Material for this exercise Block Start
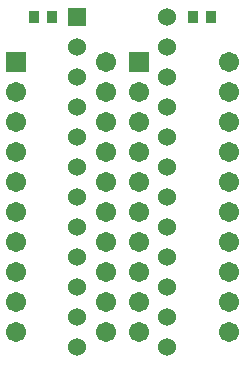
<source format=gts>
G04*
G04 #@! TF.GenerationSoftware,Altium Limited,Altium Designer,20.2.6 (244)*
G04*
G04 Layer_Color=8388736*
%FSAX24Y24*%
%MOIN*%
G70*
G04*
G04 #@! TF.SameCoordinates,57D1006C-5FB8-4E46-A0DD-9EF21319E2AC*
G04*
G04*
G04 #@! TF.FilePolarity,Negative*
G04*
G01*
G75*
%ADD16R,0.0356X0.0434*%
%ADD17C,0.0600*%
%ADD18C,0.0671*%
%ADD19R,0.0671X0.0671*%
%ADD20R,0.0600X0.0600*%
D16*
X230134Y137365D02*
D03*
X229544D02*
D03*
X224244D02*
D03*
X224834D02*
D03*
D17*
X228689Y131365D02*
D03*
Y126365D02*
D03*
Y127365D02*
D03*
Y128365D02*
D03*
Y129365D02*
D03*
Y130365D02*
D03*
Y132365D02*
D03*
Y133365D02*
D03*
Y134365D02*
D03*
Y135365D02*
D03*
Y136365D02*
D03*
Y137365D02*
D03*
X225689Y126365D02*
D03*
Y127365D02*
D03*
Y128365D02*
D03*
Y129365D02*
D03*
Y130365D02*
D03*
Y131365D02*
D03*
Y132365D02*
D03*
Y133365D02*
D03*
Y134365D02*
D03*
Y135365D02*
D03*
Y136365D02*
D03*
D18*
X226639Y126865D02*
D03*
Y127865D02*
D03*
Y128865D02*
D03*
Y129865D02*
D03*
Y130865D02*
D03*
Y131865D02*
D03*
Y132865D02*
D03*
Y133865D02*
D03*
Y134865D02*
D03*
Y135865D02*
D03*
X223639Y126865D02*
D03*
Y127865D02*
D03*
Y128865D02*
D03*
Y129865D02*
D03*
Y130865D02*
D03*
Y131865D02*
D03*
Y132865D02*
D03*
Y133865D02*
D03*
Y134865D02*
D03*
X230739Y126865D02*
D03*
Y127865D02*
D03*
Y128865D02*
D03*
Y129865D02*
D03*
Y130865D02*
D03*
Y131865D02*
D03*
Y132865D02*
D03*
Y133865D02*
D03*
Y134865D02*
D03*
Y135865D02*
D03*
X227739Y126865D02*
D03*
Y127865D02*
D03*
Y128865D02*
D03*
Y129865D02*
D03*
Y130865D02*
D03*
Y131865D02*
D03*
Y132865D02*
D03*
Y133865D02*
D03*
Y134865D02*
D03*
D19*
X223639Y135865D02*
D03*
X227739D02*
D03*
D20*
X225689Y137365D02*
D03*
M02*

</source>
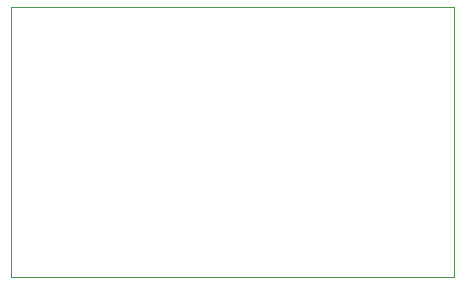
<source format=gbr>
%TF.GenerationSoftware,KiCad,Pcbnew,7.0.1*%
%TF.CreationDate,2023-04-28T09:36:00+02:00*%
%TF.ProjectId,RC_STLP2_ANT,52435f53-544c-4503-925f-414e542e6b69,rev?*%
%TF.SameCoordinates,Original*%
%TF.FileFunction,Profile,NP*%
%FSLAX46Y46*%
G04 Gerber Fmt 4.6, Leading zero omitted, Abs format (unit mm)*
G04 Created by KiCad (PCBNEW 7.0.1) date 2023-04-28 09:36:00*
%MOMM*%
%LPD*%
G01*
G04 APERTURE LIST*
%TA.AperFunction,Profile*%
%ADD10C,0.050000*%
%TD*%
G04 APERTURE END LIST*
D10*
X118745000Y-38100000D02*
X156210000Y-38100000D01*
X156210000Y-60960000D01*
X118745000Y-60960000D01*
X118745000Y-38100000D01*
M02*

</source>
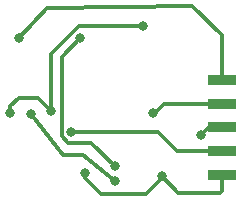
<source format=gbr>
%TF.GenerationSoftware,KiCad,Pcbnew,(5.1.6-0-10_14)*%
%TF.CreationDate,2020-10-30T22:45:03+08:00*%
%TF.ProjectId,Zeeuss,5a656575-7373-42e6-9b69-6361645f7063,rev?*%
%TF.SameCoordinates,Original*%
%TF.FileFunction,Copper,L2,Bot*%
%TF.FilePolarity,Positive*%
%FSLAX46Y46*%
G04 Gerber Fmt 4.6, Leading zero omitted, Abs format (unit mm)*
G04 Created by KiCad (PCBNEW (5.1.6-0-10_14)) date 2020-10-30 22:45:03*
%MOMM*%
%LPD*%
G01*
G04 APERTURE LIST*
%TA.AperFunction,SMDPad,CuDef*%
%ADD10R,2.350000X0.850000*%
%TD*%
%TA.AperFunction,ViaPad*%
%ADD11C,0.800000*%
%TD*%
%TA.AperFunction,Conductor*%
%ADD12C,0.350000*%
%TD*%
G04 APERTURE END LIST*
D10*
%TO.P,J2,5*%
%TO.N,+BATT*%
X118775000Y-107400000D03*
%TO.P,J2,3*%
%TO.N,+3V3*%
X118775000Y-111400000D03*
%TO.P,J2,1*%
%TO.N,Earth*%
X118775000Y-115400000D03*
%TO.P,J2,4*%
%TO.N,+5V*%
X118775000Y-109400000D03*
%TO.P,J2,2*%
%TO.N,VBUS*%
X118775000Y-113400000D03*
%TD*%
D11*
%TO.N,Net-(L2-Pad1)*%
X106800000Y-103850000D03*
%TO.N,Earth*%
X100900000Y-110200000D03*
X104300000Y-110000000D03*
X113725000Y-115550000D03*
X107250000Y-115300000D03*
X112100000Y-102800000D03*
X118800000Y-115400000D03*
%TO.N,+3V3*%
X117050000Y-112016664D03*
%TO.N,+5V*%
X113000000Y-110200000D03*
%TO.N,VBUS*%
X106000000Y-111750000D03*
%TO.N,Net-(C15-Pad1)*%
X109725000Y-115935000D03*
X102600000Y-110225000D03*
%TO.N,+BATT*%
X101650000Y-103850000D03*
%TO.N,Net-(L2-Pad1)*%
X109725000Y-114665000D03*
%TD*%
D12*
%TO.N,Earth*%
X100900000Y-110200000D02*
X100900000Y-109600000D01*
X100900000Y-109600000D02*
X101600000Y-108900000D01*
X103200000Y-108900000D02*
X104300000Y-110000000D01*
X101600000Y-108900000D02*
X103200000Y-108900000D01*
X108600000Y-117050000D02*
X112400000Y-117050000D01*
X107250000Y-115700000D02*
X108600000Y-117050000D01*
X107250000Y-115300000D02*
X107250000Y-115700000D01*
X113725000Y-115725000D02*
X112400000Y-117050000D01*
X113725000Y-115550000D02*
X113725000Y-115725000D01*
X106702998Y-102800000D02*
X112100000Y-102800000D01*
X104300000Y-105202998D02*
X106702998Y-102800000D01*
X104300000Y-110000000D02*
X104300000Y-105202998D01*
X118775000Y-115400000D02*
X118775000Y-116825000D01*
X118775000Y-116825000D02*
X118650000Y-116950000D01*
X115125000Y-116950000D02*
X113725000Y-115550000D01*
X118650000Y-116950000D02*
X115125000Y-116950000D01*
%TO.N,+3V3*%
X117666664Y-111400000D02*
X117050000Y-112016664D01*
X118775000Y-111400000D02*
X117666664Y-111400000D01*
%TO.N,+5V*%
X118775000Y-109400000D02*
X113900000Y-109400000D01*
X113100000Y-110200000D02*
X113000000Y-110200000D01*
X113900000Y-109400000D02*
X113100000Y-110200000D01*
%TO.N,VBUS*%
X106000000Y-111750000D02*
X113350000Y-111750000D01*
X115000000Y-113400000D02*
X118775000Y-113400000D01*
X113350000Y-111750000D02*
X115000000Y-113400000D01*
%TO.N,Net-(C15-Pad1)*%
X102600000Y-110274833D02*
X102600000Y-110225000D01*
X105350000Y-113750000D02*
X102600000Y-110274833D01*
X107040010Y-113750000D02*
X105350000Y-113750000D01*
X109725000Y-115935000D02*
X107040010Y-113750000D01*
%TO.N,+BATT*%
X116250000Y-101150000D02*
X118800000Y-103600000D01*
X104000000Y-101250000D02*
X116250000Y-101150000D01*
X101650000Y-103850000D02*
X104000000Y-101250000D01*
X118800000Y-107375000D02*
X118775000Y-107400000D01*
X118800000Y-103600000D02*
X118800000Y-107375000D01*
%TO.N,Net-(L2-Pad1)*%
X105224999Y-112122001D02*
X105802998Y-112700000D01*
X105224999Y-105425001D02*
X105224999Y-112122001D01*
X106800000Y-103850000D02*
X105224999Y-105425001D01*
X107760000Y-112700000D02*
X109725000Y-114665000D01*
X105802998Y-112700000D02*
X107760000Y-112700000D01*
%TD*%
M02*

</source>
Material for this exercise Block End
§ **Aim of the exercise**
Skip every picture and return the lines above from the top through the one that contains "X118745000Y-38100000D02*".

§ **Problem solution**
<source format=gts>
G04*
G04 #@! TF.GenerationSoftware,Altium Limited,Altium Designer,20.2.6 (244)*
G04*
G04 Layer_Color=8388736*
%FSAX24Y24*%
%MOIN*%
G70*
G04*
G04 #@! TF.SameCoordinates,57D1006C-5FB8-4E46-A0DD-9EF21319E2AC*
G04*
G04*
G04 #@! TF.FilePolarity,Negative*
G04*
G01*
G75*
%ADD16R,0.0356X0.0434*%
%ADD17C,0.0600*%
%ADD18C,0.0671*%
%ADD19R,0.0671X0.0671*%
%ADD20R,0.0600X0.0600*%
D16*
X230134Y137365D02*
D03*
X229544D02*
D03*
X224244D02*
D03*
X224834D02*
D03*
D17*
X228689Y131365D02*
D03*
Y126365D02*
D03*
Y127365D02*
D03*
Y128365D02*
D03*
Y129365D02*
D03*
Y130365D02*
D03*
Y132365D02*
D03*
Y133365D02*
D03*
Y134365D02*
D03*
Y135365D02*
D03*
Y136365D02*
D03*
Y137365D02*
D03*
X225689Y126365D02*
D03*
Y127365D02*
D03*
Y128365D02*
D03*
Y129365D02*
D03*
Y130365D02*
D03*
Y131365D02*
D03*
Y132365D02*
D03*
Y133365D02*
D03*
Y134365D02*
D03*
Y135365D02*
D03*
Y136365D02*
D03*
D18*
X226639Y126865D02*
D03*
Y127865D02*
D03*
Y128865D02*
D03*
Y129865D02*
D03*
Y130865D02*
D03*
Y131865D02*
D03*
Y132865D02*
D03*
Y133865D02*
D03*
Y134865D02*
D03*
Y135865D02*
D03*
X223639Y126865D02*
D03*
Y127865D02*
D03*
Y128865D02*
D03*
Y129865D02*
D03*
Y130865D02*
D03*
Y131865D02*
D03*
Y132865D02*
D03*
Y133865D02*
D03*
Y134865D02*
D03*
X230739Y126865D02*
D03*
Y127865D02*
D03*
Y128865D02*
D03*
Y129865D02*
D03*
Y130865D02*
D03*
Y131865D02*
D03*
Y132865D02*
D03*
Y133865D02*
D03*
Y134865D02*
D03*
Y135865D02*
D03*
X227739Y126865D02*
D03*
Y127865D02*
D03*
Y128865D02*
D03*
Y129865D02*
D03*
Y130865D02*
D03*
Y131865D02*
D03*
Y132865D02*
D03*
Y133865D02*
D03*
Y134865D02*
D03*
D19*
X223639Y135865D02*
D03*
X227739D02*
D03*
D20*
X225689Y137365D02*
D03*
M02*

</source>
<source format=gbr>
%TF.GenerationSoftware,KiCad,Pcbnew,7.0.1*%
%TF.CreationDate,2023-04-28T09:36:00+02:00*%
%TF.ProjectId,RC_STLP2_ANT,52435f53-544c-4503-925f-414e542e6b69,rev?*%
%TF.SameCoordinates,Original*%
%TF.FileFunction,Profile,NP*%
%FSLAX46Y46*%
G04 Gerber Fmt 4.6, Leading zero omitted, Abs format (unit mm)*
G04 Created by KiCad (PCBNEW 7.0.1) date 2023-04-28 09:36:00*
%MOMM*%
%LPD*%
G01*
G04 APERTURE LIST*
%TA.AperFunction,Profile*%
%ADD10C,0.050000*%
%TD*%
G04 APERTURE END LIST*
D10*
X118745000Y-38100000D02*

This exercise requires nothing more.